Все их молебствия поддерживает меч,
И пуля подтвердит, что благостна их речь.
Их плоть, увы, слаба, — не в святости их сила.
Они поносят все. Как брызги от кропила,
Летит лишь брань из уст, суливших благодать.
Они помощника хотели б смерти дать.
Ругают палача лентяем, лежебокой.
Они готовы кровь разлить рекой широкой.
Их бесят новшества, им жаль былых времен.
Где Бем? Где Лафемас?
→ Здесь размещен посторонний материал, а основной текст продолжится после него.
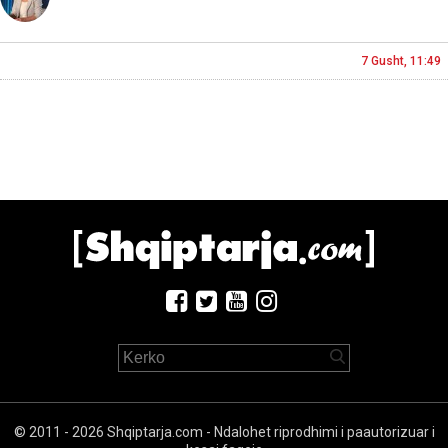
7 Gusht, 11:49
© 2011 - 2026 Shqiptarja.com - Ndalohet riprodhimi i paautorizuar i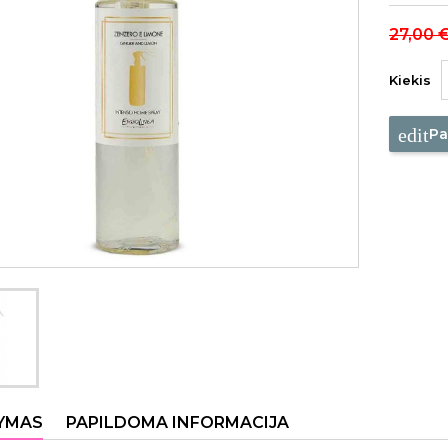
27,00 
Kiekis
edit
Pa
YMAS
PAPILDOMA INFORMACIJA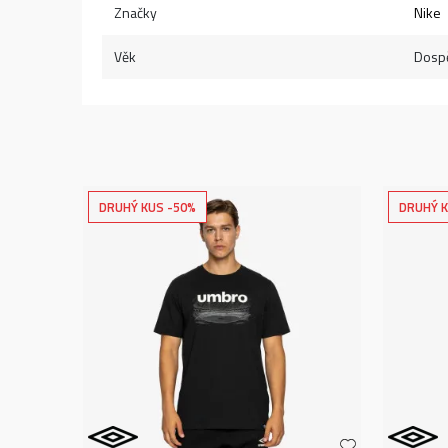
Značky
Nike
Věk
Dospě
DRUHÝ KUS -50%
DRUHÝ K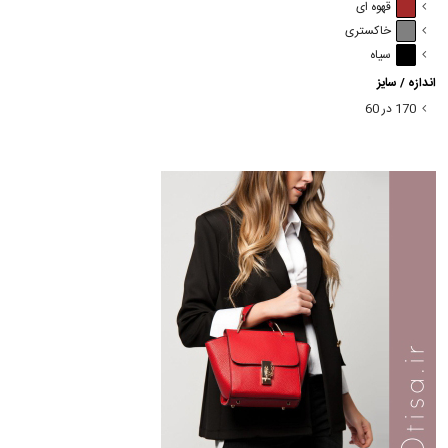
قهوه ای
خاکستری
سیاه
اندازه / سایز
170 در 60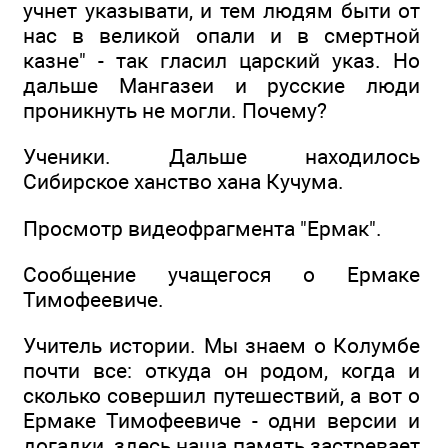
учнет указывати, и тем людям быти от
нас в великой опали и в смертной
казне" - так гласил царский указ. Но
дальше Мангазеи и русские люди
проникнуть не могли. Почему?
Ученики. Дальше находилось
Сибирское ханство хана Кучума.
Просмотр видеофрагмента "Ермак".
Сообщение учащегося о Ермаке
Тимофеевиче.
Учитель истории. Мы знаем о Колумбе
почти все: откуда он родом, когда и
сколько совершил путешествий, а вот о
Ермаке Тимофеевиче - одни версии и
догадки, здесь наша память застревает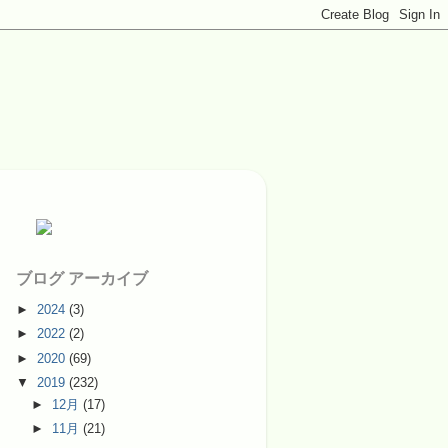
ブログ アーカイブ
►
2024
(3)
►
2022
(2)
►
2020
(69)
▼
2019
(232)
►
12月
(17)
►
11月
(21)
Где мрачный Трестальон?
Где почитатели Христа и папской власти,
Чьей бандой Колиньи разорван был на части?
Нет, революция наделала нам бед!
Так Карла на престол, взамен ружья — мушкет,
А Монтревель пускай хранит покой владыки!
Где вы, носильщики из авиньонской клики,
Что Брюна теплый труп вдоль Роны волокли?
Где трона мясники, меч церкви, соль земли,
С которыми Бавиль пытал повстанцев пленных,
Любимцы Боссюэ, потевшие в Севеннах?
Конечно, пушки есть, но времена не те,
И склонен буржуа к опасной доброте.
Вид крови вынудил задуматься кретина,
Разжалобилась вдруг двуногая скотина:
Он Галифе хулит, откушав свой обед!
Ох, как бы нужен был нам президент д'Оппед!
О, где Лобардемон? Меж радугою мира
И саблей сходство есть; таков порядок мира.
При всех наркотиках, не обнажив клинка,
Не выйдет общество вовек из тупика.
И лишь одна теперь незыблема основа:
Чтоб самому спастись, отправь под нож другого.
Бандит поэтом стал. Продажный виршеплет,
Он убивает, льстит, кусает, лает, врет.
Он императора лакей, приспешник папы,
Он ищет всюду жертв и шлет их смерти в лапы.
О, подлые ханжи! Они исподтишка
В Рошфора целили, в могучего стрелка,
Чьи стрелы помогли свалить колосс имперский.
Флуренса вырыв прах, шакал пирует мерзкий!
Что им покой гробов, и вдовий плач, и стон?
Им голубей чернить да обелять ворон,
Дающим кланяться, просящих гнать с порога,
В потомке предку мстить, в народе ранить бога,
В мужьях позорить жен, а в сыновьях — отцов,
И силой мнить своей бесстыдство подлецов!